** Opening Extracted entries block **

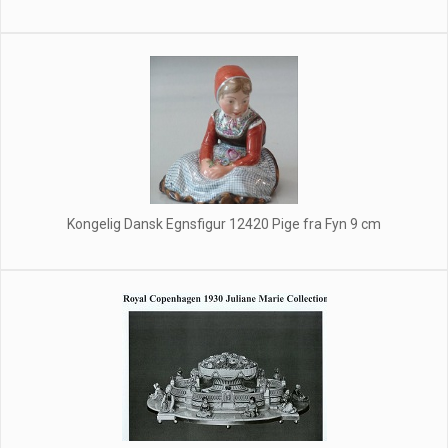
Kongelig Dansk Egnsfigur 12420 Pige fra Fyn 9 cm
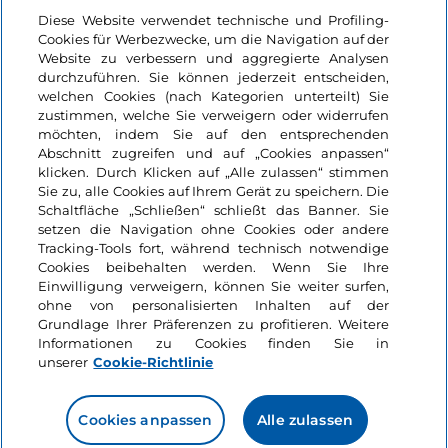
Login
Diese Website verwendet technische und Profiling-
Cookies für Werbezwecke, um die Navigation auf der
Bleiben wir in Kontakt
Website zu verbessern und aggregierte Analysen
durchzuführen. Sie können jederzeit entscheiden,
welchen Cookies (nach Kategorien unterteilt) Sie
zustimmen, welche Sie verweigern oder widerrufen
möchten, indem Sie auf den entsprechenden
Abschnitt zugreifen und auf „Cookies anpassen“
klicken. Durch Klicken auf „Alle zulassen“ stimmen
Sie zu, alle Cookies auf Ihrem Gerät zu speichern. Die
Schaltfläche „Schließen“ schließt das Banner. Sie
setzen die Navigation ohne Cookies oder andere
Tracking-Tools fort, während technisch notwendige
Cookies beibehalten werden. Wenn Sie Ihre
Einwilligung verweigern, können Sie weiter surfen,
ohne von personalisierten Inhalten auf der
Grundlage Ihrer Präferenzen zu profitieren. Weitere
Informationen zu Cookies finden Sie in
unserer
Cookie-Richtlinie
Cookies anpassen
Alle zulassen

** Closing Extracted entries block **

The expected answer is the lines from the one containing "Einwilligung verweigern, können" through the end of the material, reproduced exactly with both ends kept.

§ **Answer for this exercise**
Einwilligung verweigern, können Sie weiter surfen,
ohne von personalisierten Inhalten auf der
Grundlage Ihrer Präferenzen zu profitieren. Weitere
Informationen zu Cookies finden Sie in
unserer
Cookie-Richtlinie
Cookies anpassen
Alle zulassen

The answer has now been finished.